ISIS-K is the terror group's Afghanistan branch and has stepped up attacks in Afghanistan since the Taliban retook control in August.   

The latest attack is significant because it took place in Kandahar, the ancestral homeland of the Taliban.

Many Afghans backed the Taliban retaking control of the country because they believed the Islamist group could bring security and stability. 

The attack on Kandahar (pictured) comes exactly a week after an explosion hit another Shiite mosque in Kunduz, killing more than 100

A man walks through a partially destroyed corridor at the Fatemieh mosque - also known as Imam Bargah - after it was hit by three bomb blasts on Friday

Shiites make up roughly 10 percent of the Afghan population and many of them are from the Hazara ethnic group. 

Shiite Muslims are frequent targets of ISIS, whose followers are Sunni and view the former sect as effectively traitors to the faith.

The Taliban, who are also Sunni, have their own history of persecuting Shiites and particularly the Hazara - who fought against the group when it first emerged. 

Interior ministry spokesman Qari Sayed Khosti tweeted: 'We are saddened to learn that an explosion took place in a mosque of the Shiite brotherhood in the first district of Kandahar city in which a number of our compatriots were martyred and wounded.

'Special forces of the Islamic Emirate have arrived in the area to determine the nature of the incident and bring the perpetrators to justice.'

According to an AFP journalist the mosque was full of people at the time of the explosions, and at least 15 ambulances went to the scene.

Graphic images posted to social media, which could not be immediately verified, showed bodies lying on the floor of the Fatemieh mosque.

ISIS-K claimed responsibility for last week's bomb blast, and frequently targets Shiite Muslims because they do not subscribe to its fundamentalist vision of Islam

ISIS-K has links to the Taliban through the Haqqani Network - a mercenary force run by the Haqqani family, whose members form part of the new Afghan government.

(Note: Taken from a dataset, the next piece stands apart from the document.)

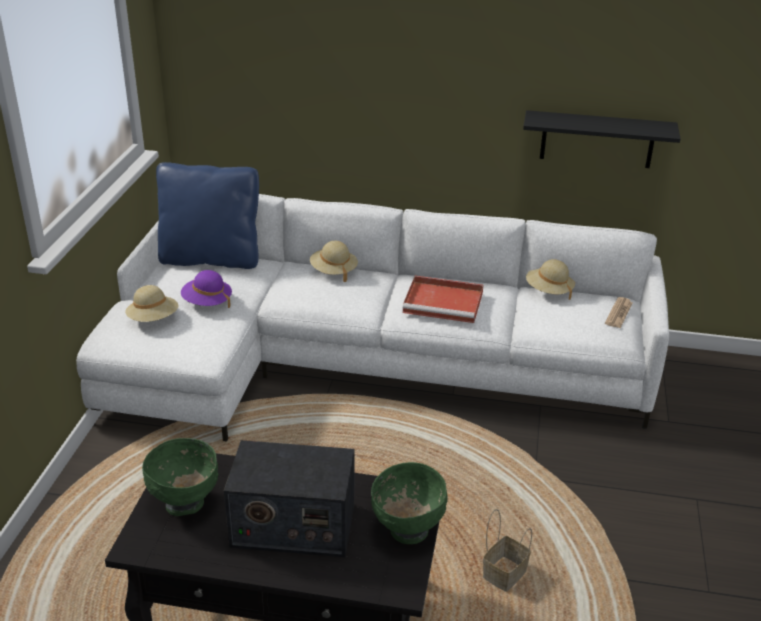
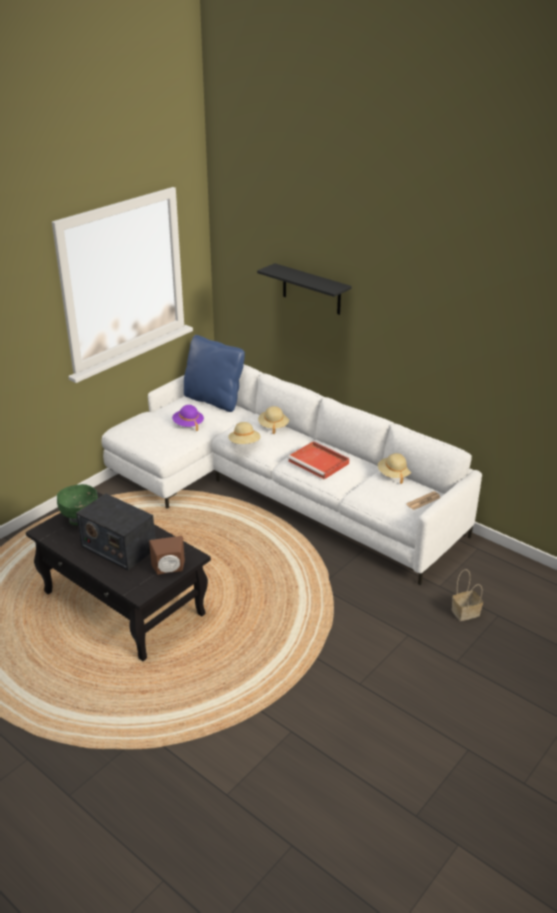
camera: 30 degrees right, 0 degrees up
beige hat [125,285,179,322] -> beige hat moved to [228,422,260,444]
green bowl [371,462,448,544] -> brown speaker [149,536,185,575]
basket [483,509,532,592] -> basket moved to [452,569,483,621]
black shelf [523,110,681,168] -> black shelf moved to [257,263,352,315]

But the two groups are ideologically opposed and have been at war with each-other since 2015, when ISIS-K was established in Afghanistan.

Formed at the height of ISIS's so-called Caliphate across Iraq and Syria, ISIS-K was intended to extend the group's reach into Afghanistan.

It poached fighters from Taliban ranks who believed the group was not extreme enough, causing a rift between the group's leaders.

Mullah Akhtar Mohammad Mansour, a senior Taliban figure, then wrote a missive to ISIS spiritual leader Abu Bakr al-Baghdadi suggesting that any expansion of the ISIS caliphate into Afghanistan should happen only under the Taliban banner.

This caused fighting to break out between the two groups, which continued until 2019 when a series of defeats effectively stopped ISIS-K fighting traditional battles.

When signing an Afghan peace deal with Donald Trump in Doha in 2020, the Taliban pledged to keep terror groups including ISIS-K out of Afghanistan.